慌てたような物音に刹那で間合いを詰めると、問答無用、押し倒すようにヒナギクに抱きつき口を塞いだ。
執事としてこれは不覚である。すっかりと忘れてた。もう一組の可愛いカップルの存在を。
期待と不安と恐怖と歓喜、そしてトドメに羞恥心。色んな感情をいっぺんに表現して真っ赤になっているヒナギクを抱きしめながら、
ハヤテは角のカップルの気配を注意深く窺う。
「………………………………………」
距離とは関係なくきっと二人ともに小さいだろう足音は、パートナーを庇うようにしながら少しずつ遠くへと去っていった。
ほっと胸を撫で下ろすとヒナギクと目が合う。ついでにまだ口元を覆っている自分の手も目に入った。
「!? あっと、すいません」
咄嗟の事で仕方なかったとはいえ、レディーに対してこれは失礼だろうと、ハヤテは逃げていった可愛いカップルにも負けないくらいの
勢いで慌てて手を離す。
「ヒナギクさん?」
しかしヒナギクはハヤテから解放されても、ジ――ッと堅いあきらかに緊張した目で、なにかを訴えるように見上げていた。
「ああ、その、すいません、全然わかりません」
でもこの鋭いか鈍いかと問われれば、間違いなく後者だろう三千院家の執事君に、アイコンタクトだけで伝えるのは中々に難しい。
「………………………………………」
結局ヒナギクは目線を原因の箇所に送って、自分がいま一体なにを伝えたいのか教えてやった。

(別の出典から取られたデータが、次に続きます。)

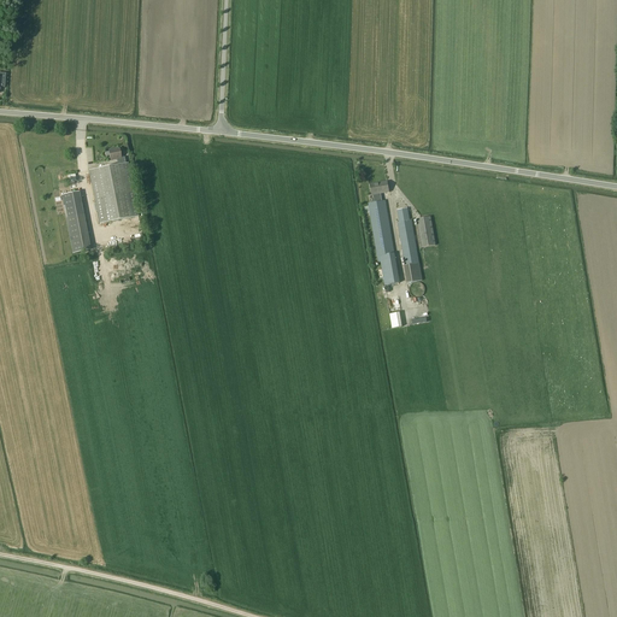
[(129,163),(122,164),(121,159),(122,159),(119,150),(109,152),(111,160),(117,159),(118,165),(89,171),(99,224),(100,224),(100,227),(109,225),(109,223),(139,217),(136,203),(129,163)]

スカートからニョッキリと出ている健康的な白い太ももに、ハヤテの勃起がぴたりと押し当てられている。
「わっ!? わわわわっ!?」
事態にやっと気づいたハヤテは後ろを向くと、内股で勃起を隠しながらその場に屈みこんだ。顔だけをくるんと振り向かせると、
「は、ははは………な、なんだかスゴいものを触れさせちゃって、その……………………………………………………………すいません」
「!?」
そうやってハヤテがぺこりと頭を下げながらも、ちらちらと目線が自分のスカートの中にいくのを、ヒナギクは見逃しはしなかった。
「………………………………………」
だがそれがわかっていても、そうやって性の対象として見られているのがわかっていても、不思議と嫌な気分ではない。

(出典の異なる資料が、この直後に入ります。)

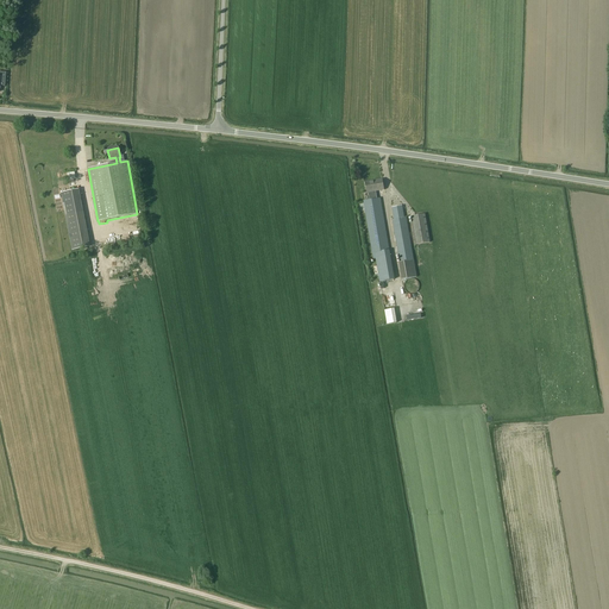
[(384,190),(383,180),(366,183),(368,193),(369,200),(363,201),(364,203),(359,205),(360,212),(365,211),(372,253),(374,258),(376,258),(377,267),(374,267),(375,275),(378,274),(380,282),(394,280),(390,255),(380,257),(378,252),(389,251),(381,199),(377,199),(376,192),(384,190)]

もちろん恥ずかしさはあるが、胸の中はどこか誇らしい気分でいっぱいだ。
ヒナギクは立ち上がると、未だ大きくなってしまった為に、ズボンに勃起を仕舞うのに悪戦苦闘しているハヤテの肩をぽんっと叩くと
いつもの自分を意識しながら、それでも多少上ずてしまってる声で、
「ハヤテ君、その、………………もっと落ち着けて邪魔されない…………………静かな場所にいこっか?」
言ってから顔をカァ――ッと耳まで一気に赤くさせた。
そしてそれは言われたハヤテも同じ事で、最初はぽか〜〜っんと意味がわからず二、三秒口を開けていたが、理解した証にじんわりと
顔がヒナギクに倣うように耳まで赤くなっていく。
その瞳にはヒナギクのバックにはっきりと、高くそびえる時計塔が映っていた。